Now that your taxes are prepared and ready to file, consider one more valuable step… analyzing your tax return. It’s a good opportunity to let its numbers tell your story.
While you’re most likely focused on receiving a refund or making a payment, analyzing the impact of your prior year’s financial behavior can help guide your financial decisions going forward.

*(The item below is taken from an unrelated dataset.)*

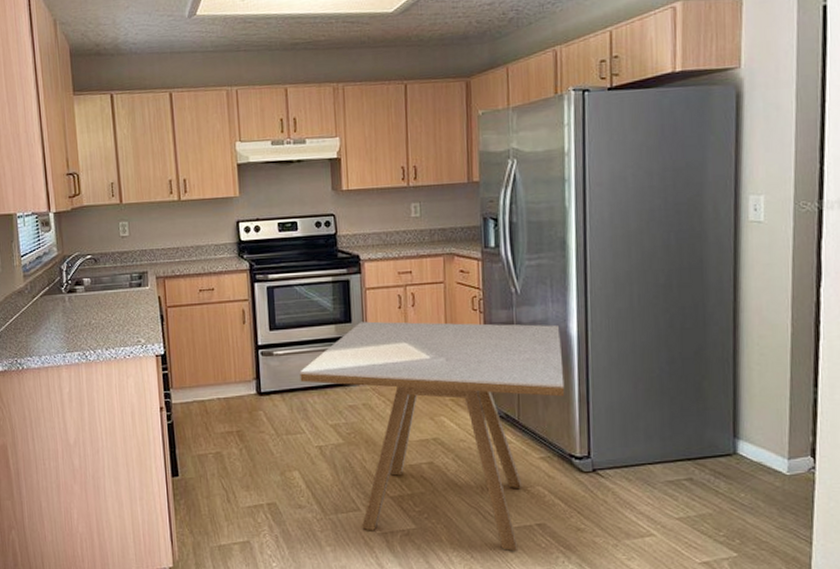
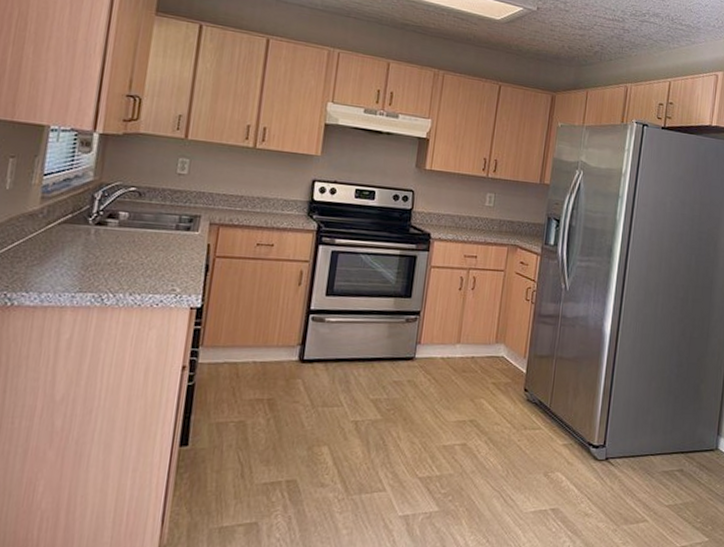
dining table: present [300,321,565,551] -> none [348,298,597,535]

Unfolding Our Clients’ Stories
When we start working with new clients, we look at their past tax returns to get an overarching understanding of their financial situation. Analyzing tax returns helps us identify issues that need attention.
With all our clients’ scenarios, the information gleaned from their tax returns should be interpreted in collaboration with their accountants and shared with their investment managers.
We often help our clients by serving as a liaison with their long-standing advisors. This allows us to help our clients implement any recommended changes in their financial strategies.
Client Stories Revealed by the Numbers
In using what we find from analyzing clients’ tax returns, we can help them steer their financial behavior toward positive outcomes or away from otherwise unforeseen tax obligations.
In some instances, they can shift from owing taxes to having no tax liability because their deductions for medical expenses completely offset their taxable income.
In other instances, their tax liability can grow if they are liquidating investments to fund their expenses.
Medical Expenses
Our senior clients often have expenses for home health care or specific spending habits that exceed their routine incomes from Social Security, pensions, and annuities. And, if they need to draw on savings or sell off investments to pay their bills, their tax profile will change… not for the better.
In a scenario with a positive outcome, a client was careful not to take more than the required minimum distribution (RMD) from her IRA. And, because her medical expenses exceeded her taxable income, she received a full refund of the taxes that were withheld from her RMD and her pension.
What the Numbers Revealed
If you have high medical expense deductions, you can draw more heavily from your retirement accounts, which may be significantly larger than your after-tax investments, without incurring a tax liability.
Non-Cash Income
A moderate-income client is a beneficiary of a trust which holds a family-owned country house. The grantor recently died.
Because the house is rented out for part of the year, our client was allocated a portion of the net rental income, which was reported via a K-1. He did not receive any cash because the funds were put in reserve for future capital improvements, but he was still liable for the taxes on his share of the rental proceeds.
What the Numbers Revealed
With knowledge of the tax cost of partial home ownership, we encouraged our client to reflect upon his ability to bear the annual tax expense vs. the longer-term benefit of ownership of an appreciating asset.
High Spending
Two of our clients stand in stark contrast to each other, from a tax perspective. They have comparable wealth yet vastly different incomes.
Both clients inherited a considerable amount of money, but the difference in their tax liability is dramatic.
One of these clients has a large tax liability due to her excessive spending – well beyond the income of her portfolio’s dividends and interest. She often sells stock holdings to cover her expenses and her family is concerned that she might outlive her money.
Liquidating her investments generates large taxable capital gains. So, the more she spends, the more she pays in taxes. Her adjusted gross income (AGI) for one tax year was approximately $435K.
Our other client, who spends in accordance with the income she earns from her investments, had an AGI of approximately $151K for that same tax year. Because she spends much less, her income and, hence, her taxes are lower.
What the Numbers Revealed
Analyzing the tax return of our spendthrift client has led us to monitor her spending activities and encourage her to curb her shopping which will, in turn, limit her investment sales and hence her tax payments.